His voice is soft as velvet, and it’s clear he hopes I’ll be too intrigued to resist the offer. He’s using my weaknesses against me. But some knowledge isn’t worth the pain.

“Whatever I can do, Ruskin, I can work it out myself.”

I’m admittedly a little curious as to what ploy he’ll try next, but I’m not ready for it when he strides towards me, his Unseelie features retreating, his sweet scent filling my nostrils.

“Then do it simply knowing that you’ll be giving someone their mother back,” he says, looking down at me with a deep, genuine sadness. We haven’t been this close since the night I left him. My treacherous heart speeds up.

“I don’t see how she will ever wake up if you don’t help me,” he says. “Two hundred years I’ve waited to get her back, and now…” He allows himself an unhappy smile. “I find that once again all my hopes rest on you, Gold Weaver, Iron Tamer. I will beg, Eleanor, if you want it.”

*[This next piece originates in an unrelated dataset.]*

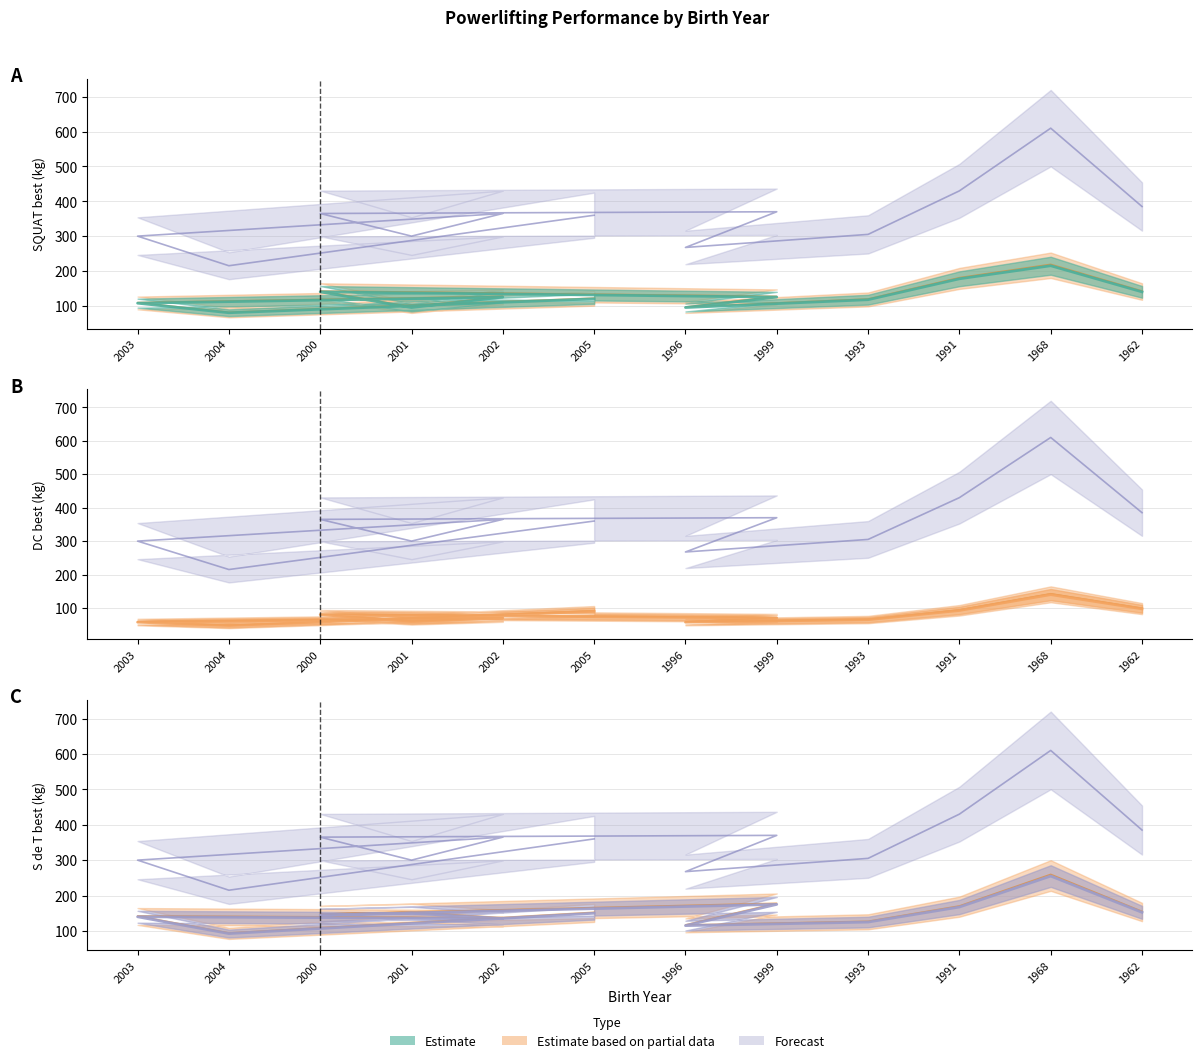

What is the difference between the second highest and minimum values in the SQUAT_best series?

97.5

But I don’t want it. I have no desire to see Ruskin on his knees just because I’m withholding something that I myself would fight desperately for: a chance to revive my mother, to talk to her again, to feel her warm arms around me. Maybe she could tell me what to do right now, as his words tug at my bruised heart.

But then, I know what she’d say, don’t I? If there’s any chance that I’ll be able to help someone, save someone, then I can’t say no.

“I can try,” I say. “But I have some conditions.”

Triumph briefly shows on his face, then disappears. He must know that any sign he’s gloating risks changing my mind.

“Name your terms.”

“Protection,” I say.

He goes still.

“Eleanor, I would not let any harm come to you in Faerie.”

His eyes drop to my left hand, where my ring finger ends abruptly in a stump. I feel his power pulsate around me, agitated, like an animal champing to be let loose.

“Not again,” he adds.

“I didn’t mean in Faerie,” I correct him. “And I’m not just talking about me. You’ve seen that Dad and I aren’t safe. Albrecht is hunting me. I know you can take memories from people, which means you can solve my problem.”

“What are you proposing?” He crosses his arms.

“Take the king’s memories of me. Make him forget that he ever heard of a woman named Eleanor Thorn who can make gold.”

“I don’t enchant humans I’ve not made deals with,” Ruskin says.

“You’re making a deal with me,” I stress.